On the weekend, I needed to finalize my report for UP (University Pedagogy) 3.1 course. Since we had talked much about the usefulness of formal supervision agreements, I wanted to see whether some empirical research supported our ideas. Since our University had discontinued its subscription to Iris AI (an AI-driven literature research tool), I decided to ask GPT-3. I headed over to the GPT-3 playground and asked:
"Can you find me five literature references that show the usefulness of a supervision agreement in an academic environment?"
It quickly returned five references (see picture). I then asked for the DOIs (I am using Zotero for reference management, and Zotero can easily pull down full-text references if you give it a DOI provided the paper is not behind a paywall).
When I tried to download the references, Zotero complained "Zotero could not find a record for the specified identifier. Please verify the identifier and try again."
So I VPNed into the university network to access the article directly from the paywalled publisher's (Taylor & Francis) website.
However, when I browsed the correct issue of "Studies in Higher Education" (2005, volume 30, issue 5), there was no such article. No such author. Nothing remotely looked like the reference it had promised.
GPT-3 made up these superficially sound-looking references out of thin air. However, on close inspection, the articles are weird: each has only one author (rare, but not impossible), all authors are doctors (IRL most authors are Ph.D. candidates), and all authors list exactly one middle name (possible, but unlikely). When confronted with the fact that the DOIs are bogus and that they do not resolve to any published article, GPT-3 first claimed that I was not able to access the articles because they were behind a paywall.

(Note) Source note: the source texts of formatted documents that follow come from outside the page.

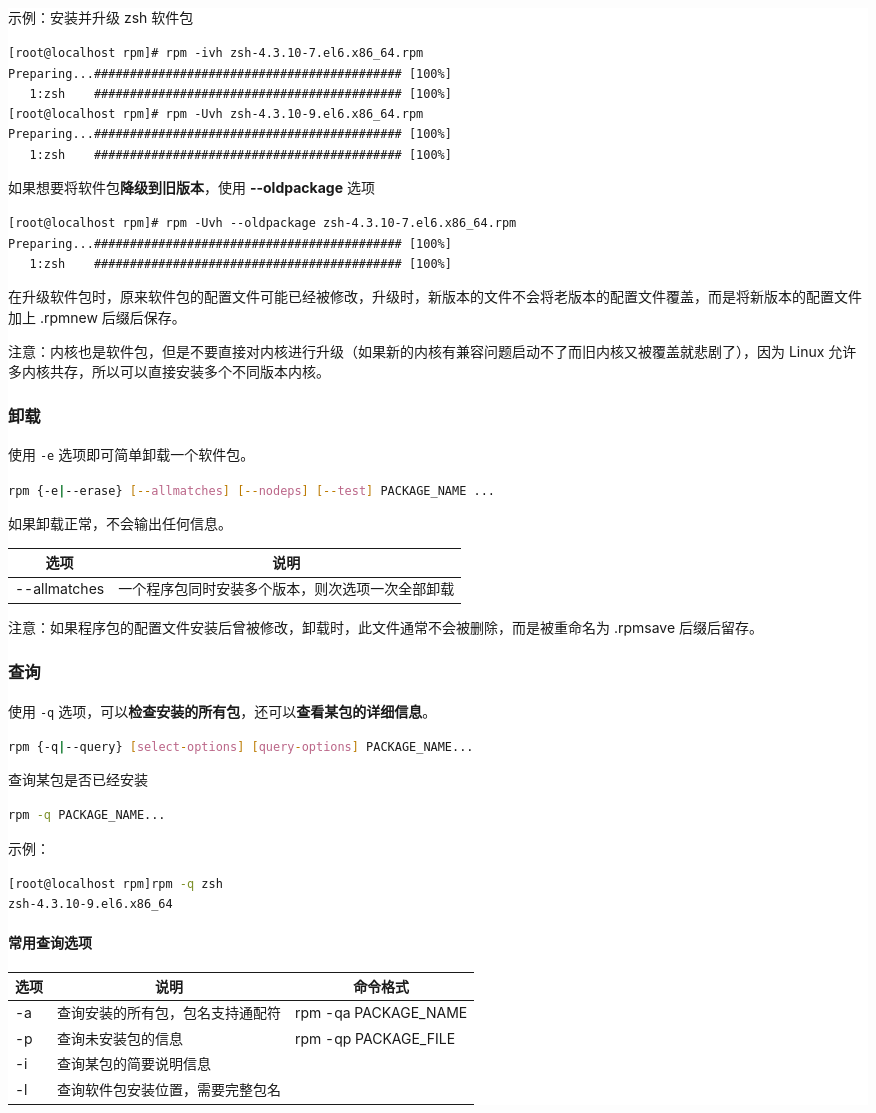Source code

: 示例：安装并升级 zsh 软件包
```
[root@localhost rpm]# rpm -ivh zsh-4.3.10-7.el6.x86_64.rpm
Preparing...########################################### [100%]
   1:zsh    ########################################### [100%]
[root@localhost rpm]# rpm -Uvh zsh-4.3.10-9.el6.x86_64.rpm
Preparing...########################################### [100%]
   1:zsh    ########################################### [100%]
```
如果想要将软件包**降级到旧版本**，使用 **--oldpackage** 选项
```
[root@localhost rpm]# rpm -Uvh --oldpackage zsh-4.3.10-7.el6.x86_64.rpm
Preparing...########################################### [100%]
   1:zsh    ########################################### [100%]
```
在升级软件包时，原来软件包的配置文件可能已经被修改，升级时，新版本的文件不会将老版本的配置文件覆盖，而是将新版本的配置文件加上 .rpmnew 后缀后保存。

注意：内核也是软件包，但是不要直接对内核进行升级（如果新的内核有兼容问题启动不了而旧内核又被覆盖就悲剧了），因为 Linux 允许多内核共存，所以可以直接安装多个不同版本内核。

### 卸载
使用 `-e` 选项即可简单卸载一个软件包。
```bash
rpm {-e|--erase} [--allmatches] [--nodeps] [--test] PACKAGE_NAME ...
```
如果卸载正常，不会输出任何信息。

| 选项 | 说明 |
|---|---|
| --allmatches | 一个程序包同时安装多个版本，则次选项一次全部卸载 |

注意：如果程序包的配置文件安装后曾被修改，卸载时，此文件通常不会被删除，而是被重命名为 .rpmsave 后缀后留存。

### 查询
使用 `-q` 选项，可以**检查安装的所有包**，还可以**查看某包的详细信息**。
```bash
rpm {-q|--query} [select-options] [query-options] PACKAGE_NAME...
```
查询某包是否已经安装
```bash
rpm -q PACKAGE_NAME...
```
示例：
```bash
[root@localhost rpm]rpm -q zsh
zsh-4.3.10-9.el6.x86_64
```
#### 常用查询选项

| 选项 | 说明 | 命令格式 |
|---|---|---|
| -a | 查询安装的所有包，包名支持通配符 | rpm -qa PACKAGE_NAME |
| -p | 查询未安装包的信息 | rpm -qp PACKAGE_FILE |
| -i | 查询某包的简要说明信息 |   |
| -l | 查询软件包安装位置，需要完整包名 | |
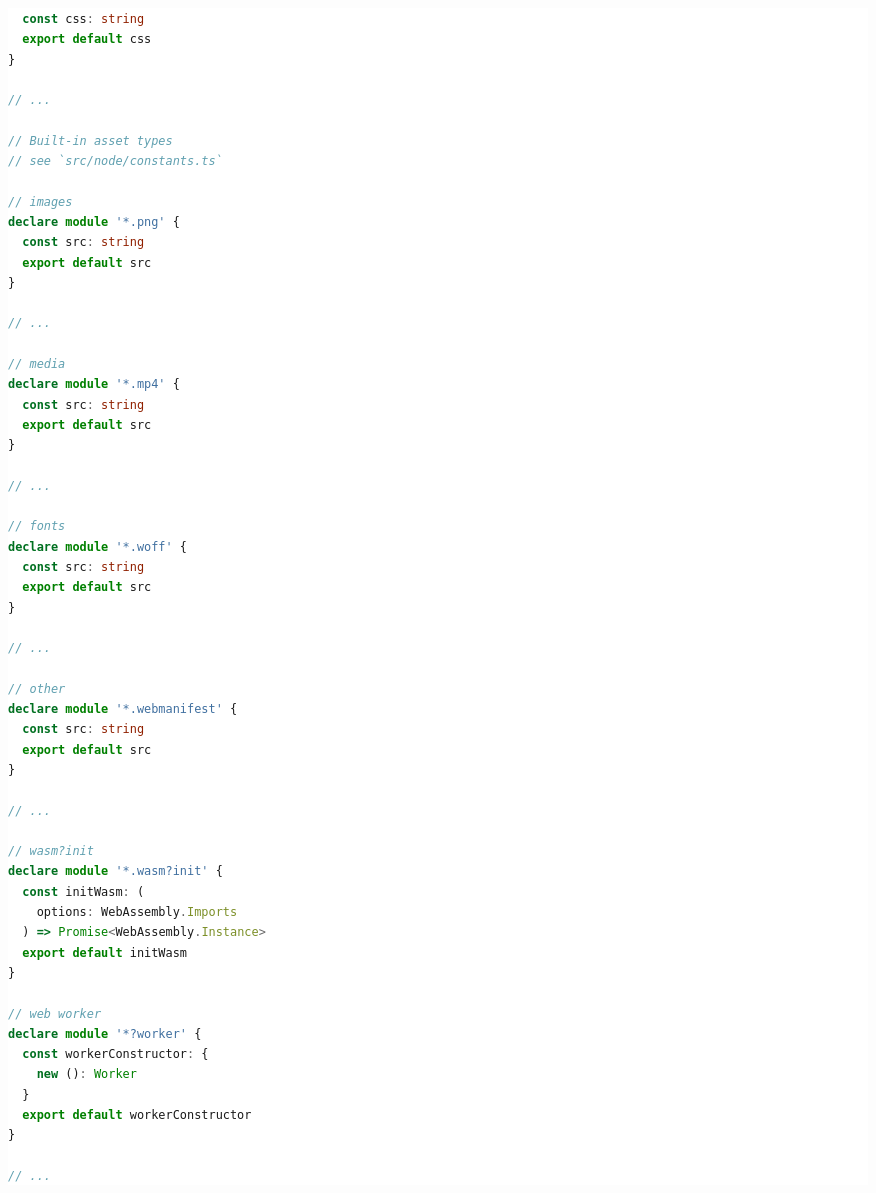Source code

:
 ```ts
  const css: string
  export default css
}

// ...

// Built-in asset types
// see `src/node/constants.ts`

// images
declare module '*.png' {
  const src: string
  export default src
}

// ...

// media
declare module '*.mp4' {
  const src: string
  export default src
}

// ...

// fonts
declare module '*.woff' {
  const src: string
  export default src
}

// ...

// other
declare module '*.webmanifest' {
  const src: string
  export default src
}

// ...

// wasm?init
declare module '*.wasm?init' {
  const initWasm: (
    options: WebAssembly.Imports
  ) => Promise<WebAssembly.Instance>
  export default initWasm
}

// web worker
declare module '*?worker' {
  const workerConstructor: {
    new (): Worker
  }
  export default workerConstructor
}

// ...
```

When I repeated this experiment for the sake of taking screenshots, GPT-3 apologized and promised to fix the mistake. When pointing out that the mistake cannot be fixed since the articles were fictitious, GPT-3 crashed.
This behavior makes sense: Similar to how it finds information on any topic and nicely merges it into an answer, it found many references and merged them into a "new" answer. But since the algorithm doesn't "understand" anything, it doesn't realize that literature references must not be modified in any way. I am expecting this to be fixed soon as it is an easy thing to fix. GPT-3 is just a clever amalgamator and regurgitator, and this seems to be just a special case of hallucination.
Take-home message for students: Do never trust GPT-3 to give you accurate information. Others have also reported that GPT-3 hallucinates often and quite badly.